=== 対象の文章 ===

岩屋毅防衛相とエスパー米国防長官との初会談は、米国が中東・ホルムズ海峡での航行の安全をめぐり各国に参加を呼びかける「有志連合」について、日米の防衛トップが初めて意見を交わす場となった。今月24日からフランスで開かれる先進7カ国(G7)首脳会議では中東情勢も主要議題になるとみられ、岩屋氏は参加の判断に時間をかける日本の立場に理解を求めた。ただ、早期の連合結成を目指す米側の理解が得られるかは見通せない。
原油輸入の9割近くを中東に依存している日本にとってホルムズ海峡は重要なシーレーン(海上交通路)だ。中東地域の緊張が高まる中で、日本は何も対応しないという選択肢は取りにくい。

===

■ 課題 A: 日米防衛相会談の記事によると、日本は原油の輸入のどれくらいを中東に頼っていますか。
■ 課題 B: 日米防衛相会談の記事の続きを、最後の文のあとから書き進めてください。

=== データ抜粋 ===

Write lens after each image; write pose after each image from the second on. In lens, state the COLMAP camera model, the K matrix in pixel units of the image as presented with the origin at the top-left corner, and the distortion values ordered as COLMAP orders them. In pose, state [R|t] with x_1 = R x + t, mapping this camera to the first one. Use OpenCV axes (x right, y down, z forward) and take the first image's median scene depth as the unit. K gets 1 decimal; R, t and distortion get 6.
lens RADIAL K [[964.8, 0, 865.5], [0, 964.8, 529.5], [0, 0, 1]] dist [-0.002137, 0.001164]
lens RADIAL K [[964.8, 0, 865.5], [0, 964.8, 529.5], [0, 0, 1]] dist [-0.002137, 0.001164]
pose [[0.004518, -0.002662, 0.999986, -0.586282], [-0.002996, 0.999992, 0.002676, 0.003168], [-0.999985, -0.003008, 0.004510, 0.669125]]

===
=== データ抜粋 ===

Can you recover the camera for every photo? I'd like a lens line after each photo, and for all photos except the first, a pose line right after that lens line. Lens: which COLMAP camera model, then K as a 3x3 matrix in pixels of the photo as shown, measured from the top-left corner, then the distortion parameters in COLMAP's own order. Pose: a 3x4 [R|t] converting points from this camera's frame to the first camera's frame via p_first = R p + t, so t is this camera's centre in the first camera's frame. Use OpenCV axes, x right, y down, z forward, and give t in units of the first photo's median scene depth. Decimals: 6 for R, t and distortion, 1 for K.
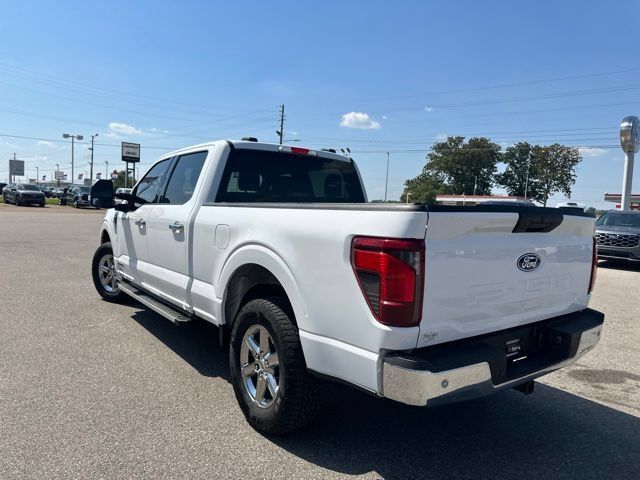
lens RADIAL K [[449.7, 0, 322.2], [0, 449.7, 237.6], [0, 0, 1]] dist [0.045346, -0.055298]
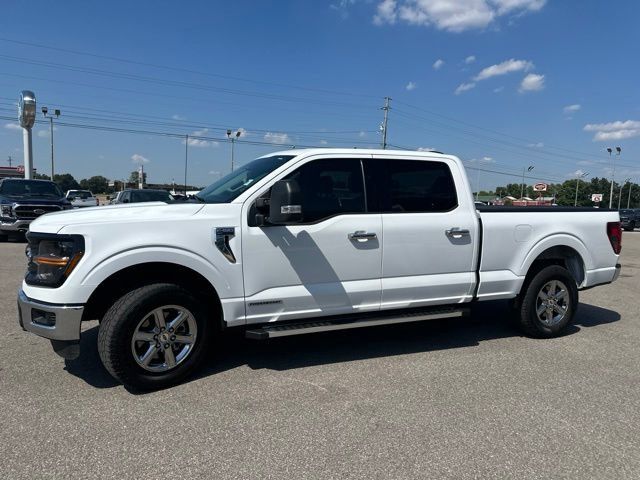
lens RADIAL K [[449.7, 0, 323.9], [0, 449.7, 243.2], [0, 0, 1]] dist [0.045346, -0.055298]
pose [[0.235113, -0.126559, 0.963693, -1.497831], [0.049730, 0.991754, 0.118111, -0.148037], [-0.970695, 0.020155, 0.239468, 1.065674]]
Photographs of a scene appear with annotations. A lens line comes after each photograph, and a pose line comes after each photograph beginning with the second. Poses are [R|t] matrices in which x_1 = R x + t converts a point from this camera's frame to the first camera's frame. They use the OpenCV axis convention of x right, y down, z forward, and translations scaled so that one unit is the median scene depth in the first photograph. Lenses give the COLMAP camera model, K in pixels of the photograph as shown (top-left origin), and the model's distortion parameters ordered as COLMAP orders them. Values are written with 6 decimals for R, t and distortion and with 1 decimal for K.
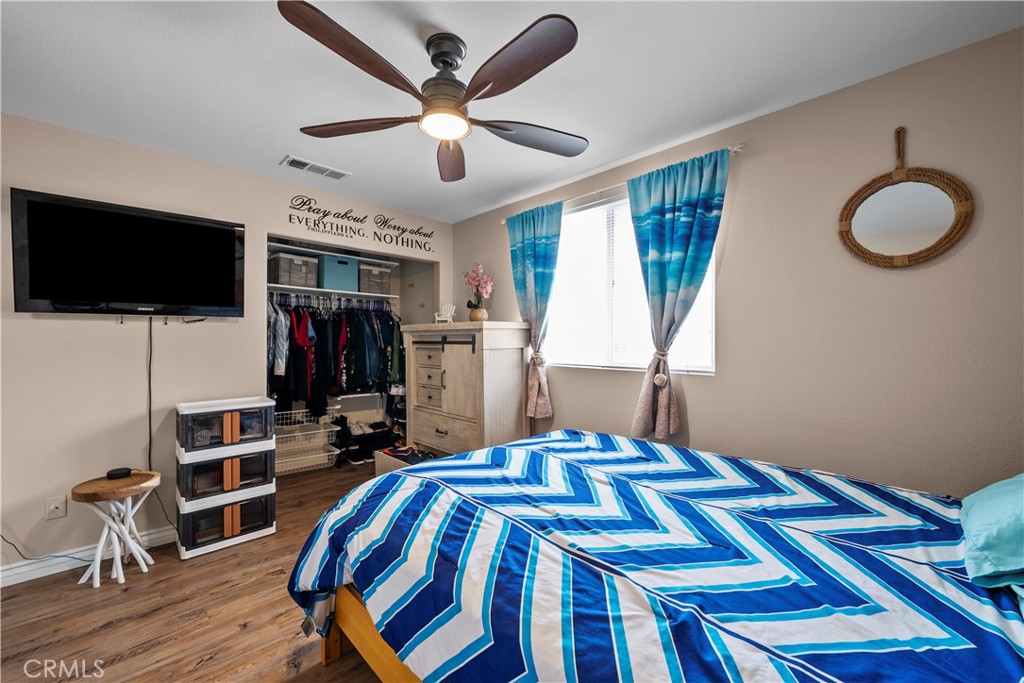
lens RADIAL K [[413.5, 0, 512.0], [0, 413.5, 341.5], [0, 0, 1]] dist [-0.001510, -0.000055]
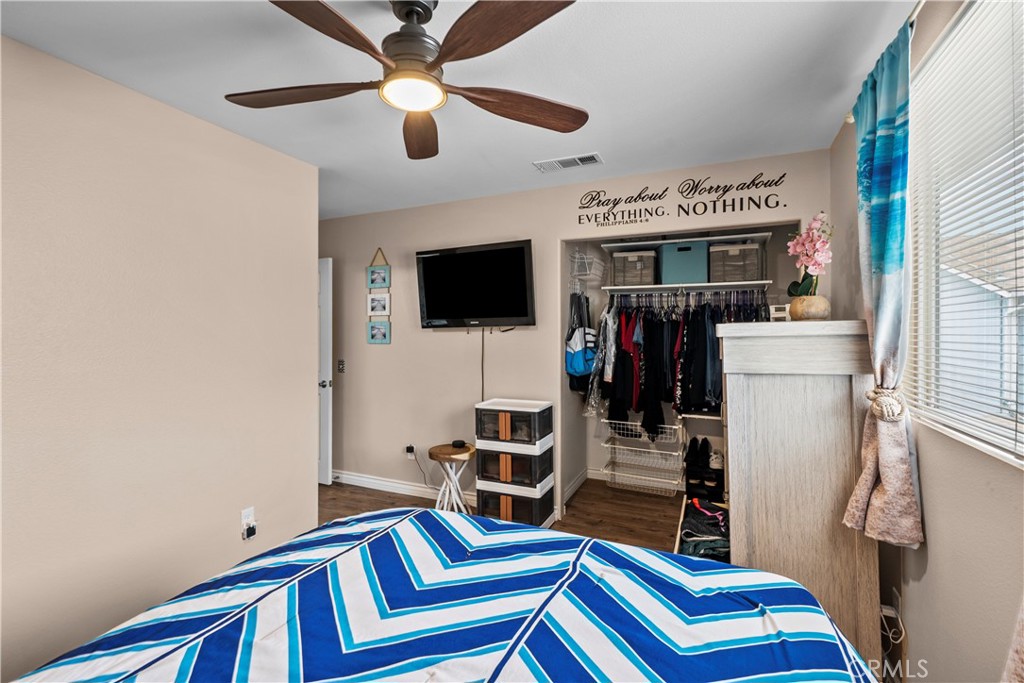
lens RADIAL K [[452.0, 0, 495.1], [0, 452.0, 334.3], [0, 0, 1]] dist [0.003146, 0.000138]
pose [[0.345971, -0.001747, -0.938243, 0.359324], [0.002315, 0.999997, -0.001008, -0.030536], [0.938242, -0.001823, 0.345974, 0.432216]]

===
=== データ抜粋 ===

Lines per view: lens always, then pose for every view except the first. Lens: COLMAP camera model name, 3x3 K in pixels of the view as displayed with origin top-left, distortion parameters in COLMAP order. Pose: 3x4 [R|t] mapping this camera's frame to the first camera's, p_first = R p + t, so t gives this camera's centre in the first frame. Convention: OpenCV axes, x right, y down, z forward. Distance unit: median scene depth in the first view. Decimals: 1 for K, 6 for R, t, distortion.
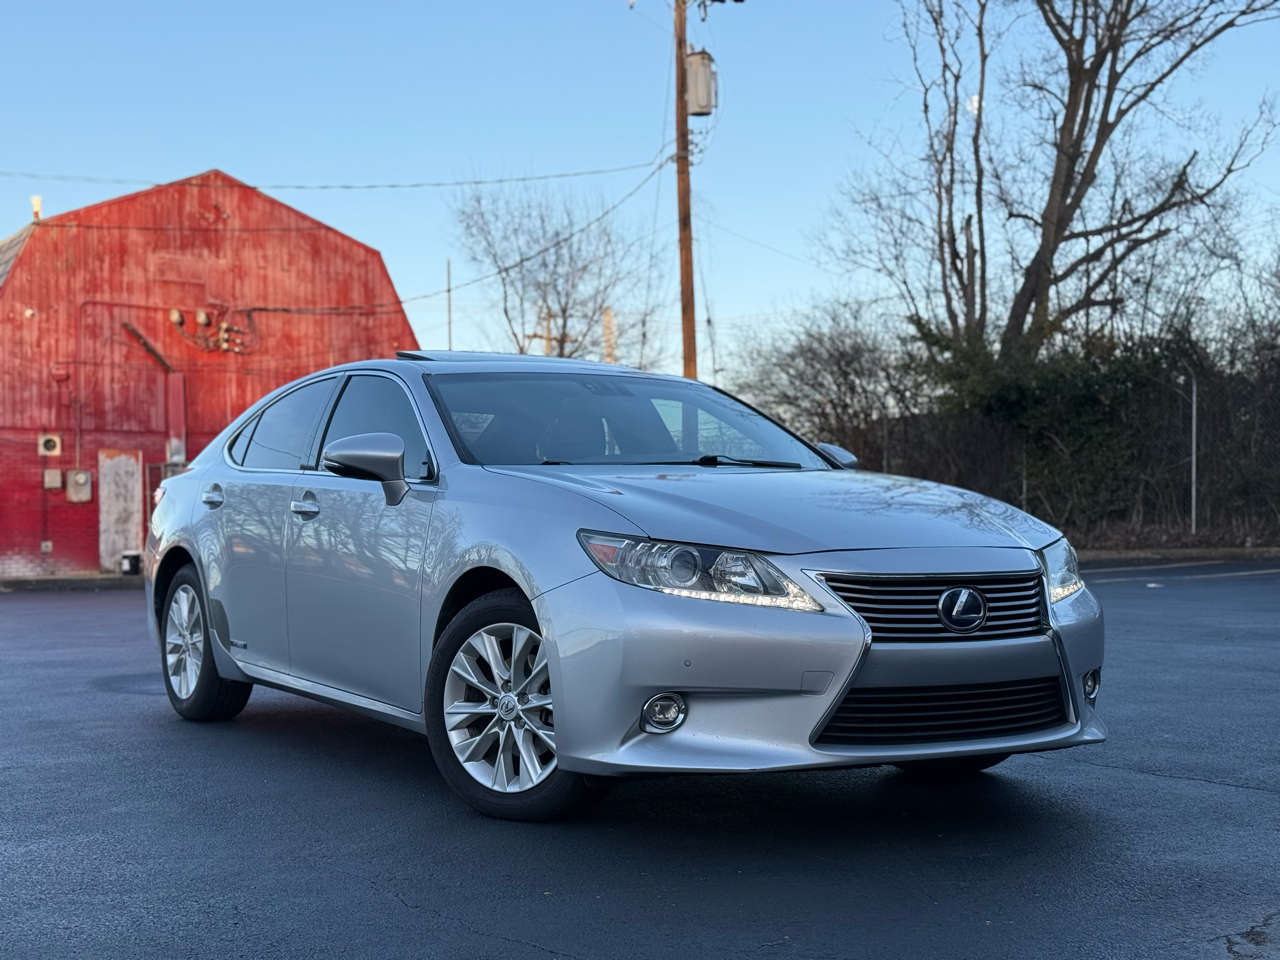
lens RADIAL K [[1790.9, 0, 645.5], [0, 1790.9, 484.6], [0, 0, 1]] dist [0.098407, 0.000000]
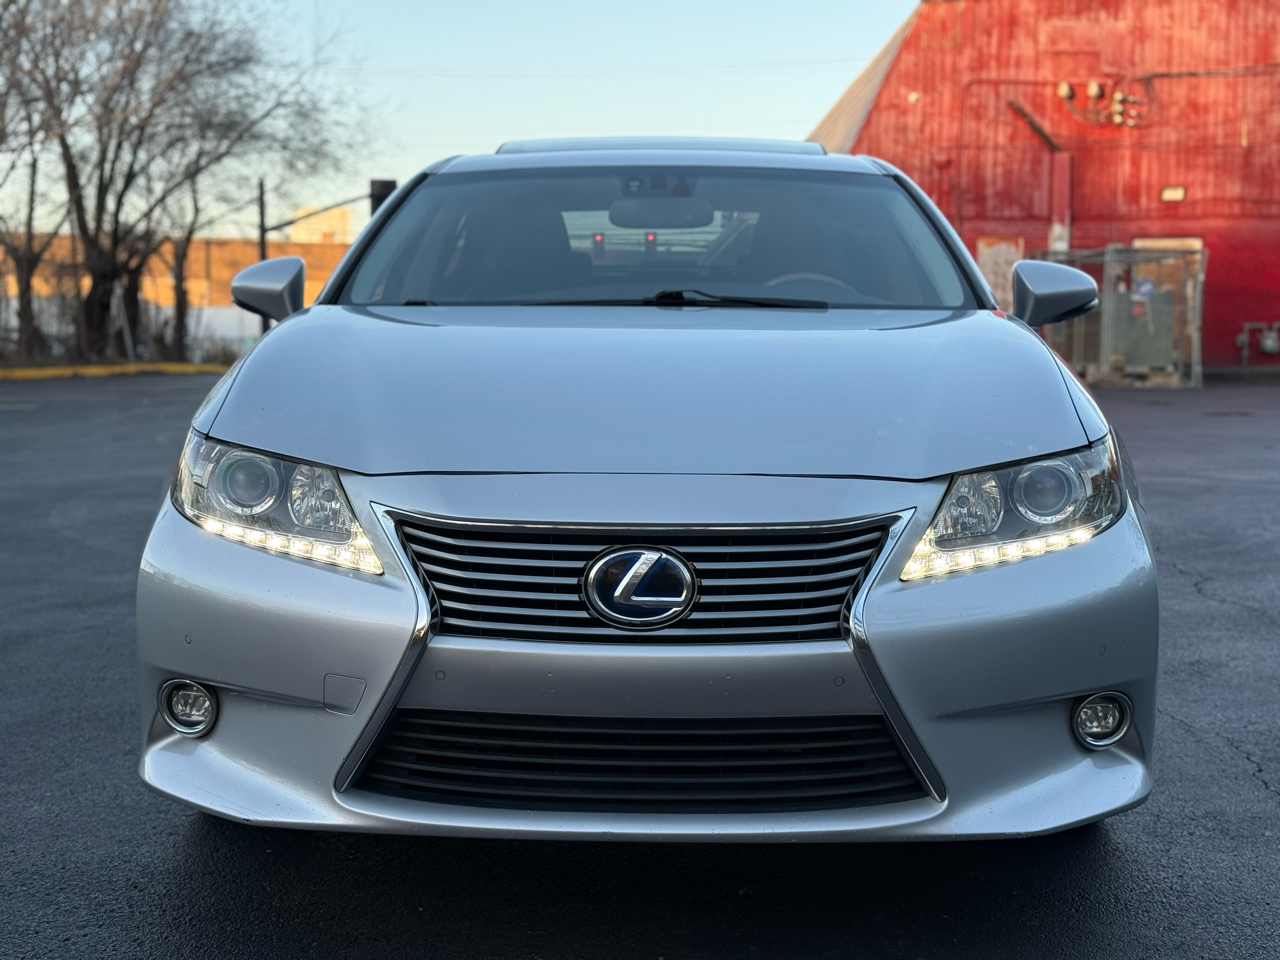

===

■ 解答 A: 9割近くです。

■ 解答 B:
ただ、イランと対立する米国主導の有志連合への参加は、日本と友好関係を保つイランには「敵対行為」と映り、かえってエネルギー安全保障を損なうことになりかねない。
米国と緊張関係にあるロシアは「ペルシャ湾での集団安全保障の構想」と題する政策文書を発表し、イランや中国などに「反テロ連合」の形成を呼びかけている。有志連合に対抗する狙いは明らかで、貿易摩擦で米国との対立が深刻化する中国は「協力を強化する用意がある」と賛意を示した。こうしたロシアや中国の動きも日本の判断を難しくしている。
日本は自衛隊の独自派遣も検討しているが、「期限を切られているわけではない」(外務省幹部)として、米国への回答は急がない方針だ。エスパー氏に日本の立場を説明した岩屋氏は会談後、記者団に「われわれの考え方を受け止めてもらったと考えている」と述べた。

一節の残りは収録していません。